Great job Mike, truly beautiful work!


----------



## Leatherneck (Dec 14, 2008)

thats just awesome work Mike. Very beautiful.
love the finish. :thumbsup:


----------



## Chad (May 10, 2009)

Looks awesome, great job.


----------



## Daren (Oct 14, 2006)

Sweet !


----------



## Kenbo (Sep 16, 2008)

WOW!!! 
That is some seriously nice looking box Mike. Forget you little brother, I want one. :laughing: Great job.
By the way, how did you get the perfect corners cut on the lathe. Mine usually come out rounded. :laughing:
Ken


----------



## thekctermite (Dec 23, 2007)

Kenbo said:


> By the way, how did you get the perfect corners cut on the lathe. Mine usually come out rounded.

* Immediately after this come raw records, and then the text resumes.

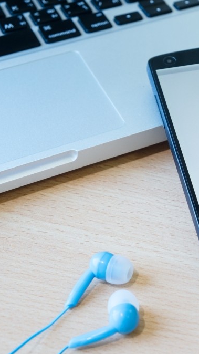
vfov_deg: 27.2
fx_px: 732
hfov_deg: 14.9
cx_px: 247
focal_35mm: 78
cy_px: 178
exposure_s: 1/15
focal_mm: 32.9
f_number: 6.4
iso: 400
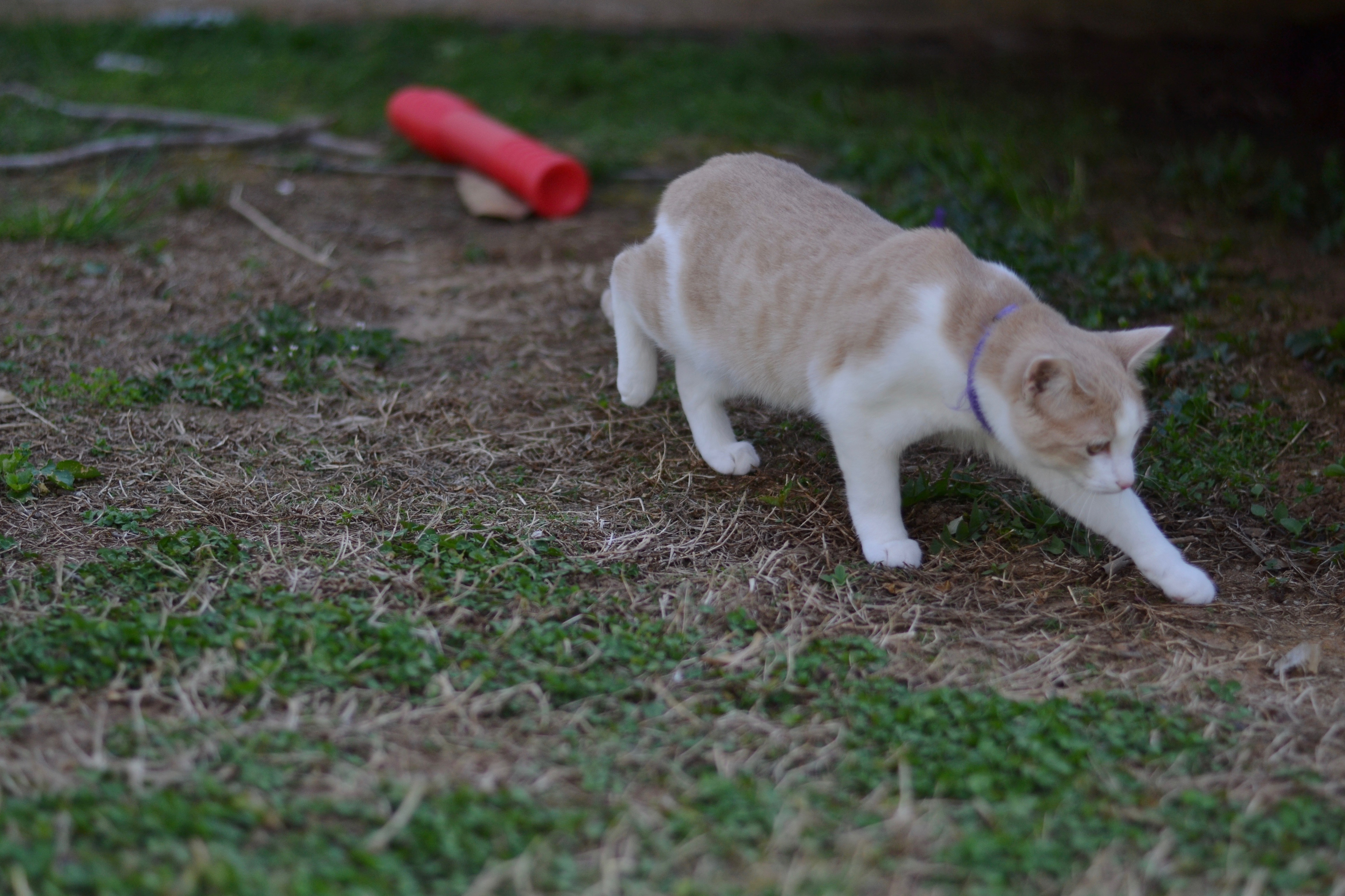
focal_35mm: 75
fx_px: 2802
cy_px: 448
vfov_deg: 18.2
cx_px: 672
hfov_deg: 27.0
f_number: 1.8
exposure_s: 1/2000
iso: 200
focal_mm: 50
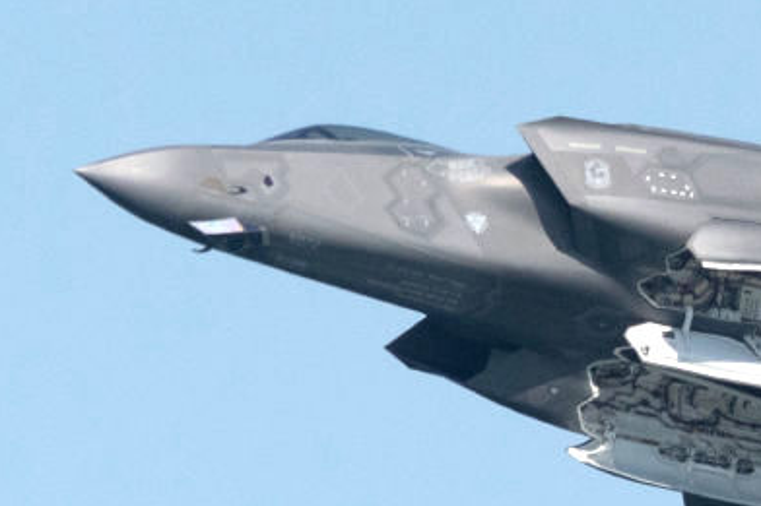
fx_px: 30383
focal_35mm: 1438
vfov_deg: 1.0
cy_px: 350
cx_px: 926
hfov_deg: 1.4
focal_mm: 550
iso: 400
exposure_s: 1/6400
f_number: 5.6
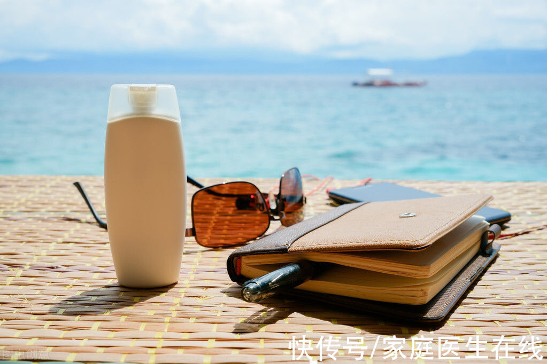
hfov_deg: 49.6
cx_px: 274
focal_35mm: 39
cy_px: 182
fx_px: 593
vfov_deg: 34.2
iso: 50
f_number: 11
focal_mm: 39
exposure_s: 1/125
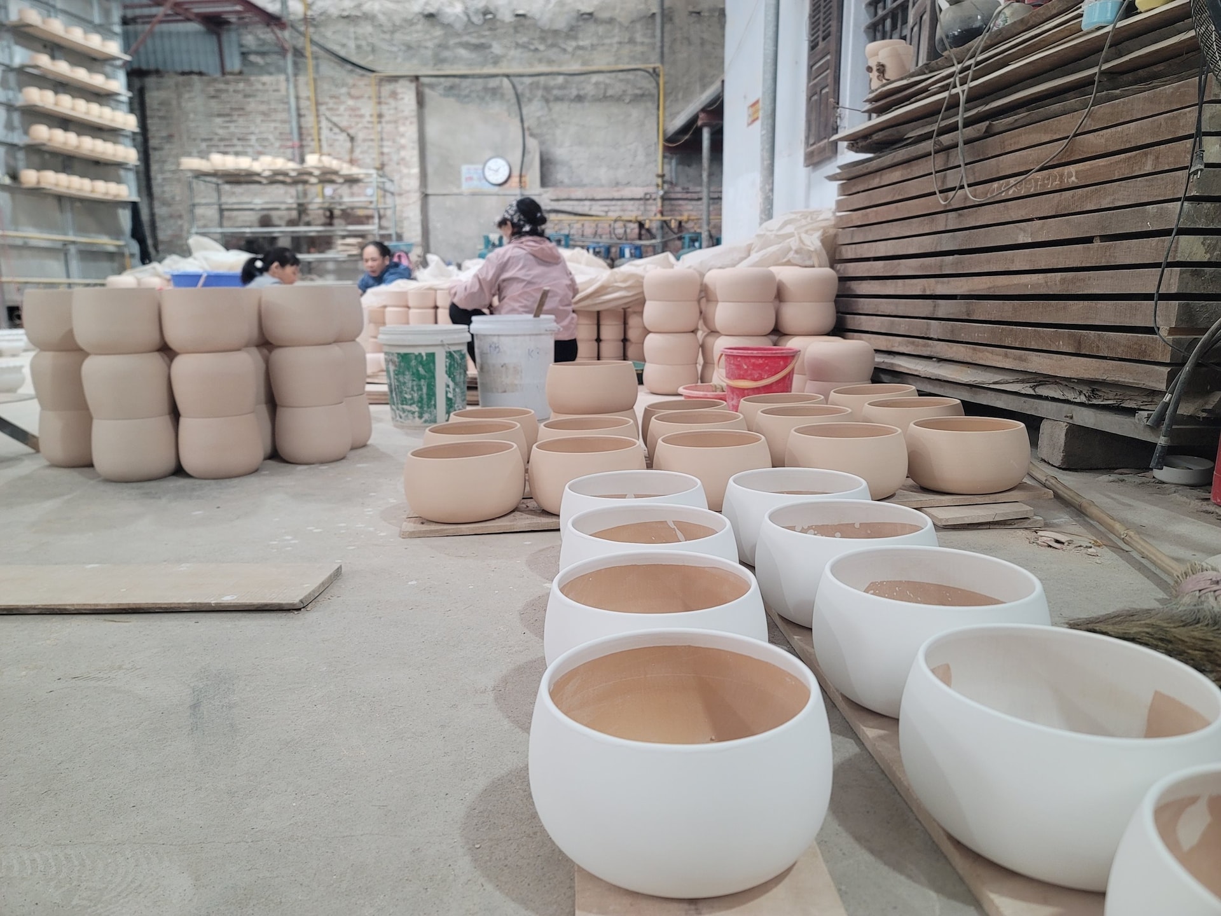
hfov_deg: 69.4
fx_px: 882
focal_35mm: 25
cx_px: 610
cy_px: 458
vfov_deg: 54.9
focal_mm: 7
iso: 250
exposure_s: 1/50
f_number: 1.8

Agreed, that's some fancy skew chisel work! :laughing:

Everything about that humidor just looks right! :thumbsup:


----------



## slatron25 (Dec 18, 2007)

Excellent work Mike. It's beautiful.


----------



## firehawkmph (Apr 26, 2008)

Thanks guys,
I have been watching it the last few days since putting the humidifier in there. The humidity has been staying in the low to mid 70's. I had to shave a few pieces of the spanish cedar so it wasn't binding. I am going out now to slot the four screwholes holding the top piece of cedar to the lid. The cedar is bowing slightly from expanding. This is the first time I have made something and than introduced moisture to it after the fact. 
Mike Hawkins


----------



## ihackwood (Sep 5, 2009)

that is awesome, i smoke mine up to fast, it would'nt humidor enough.


----------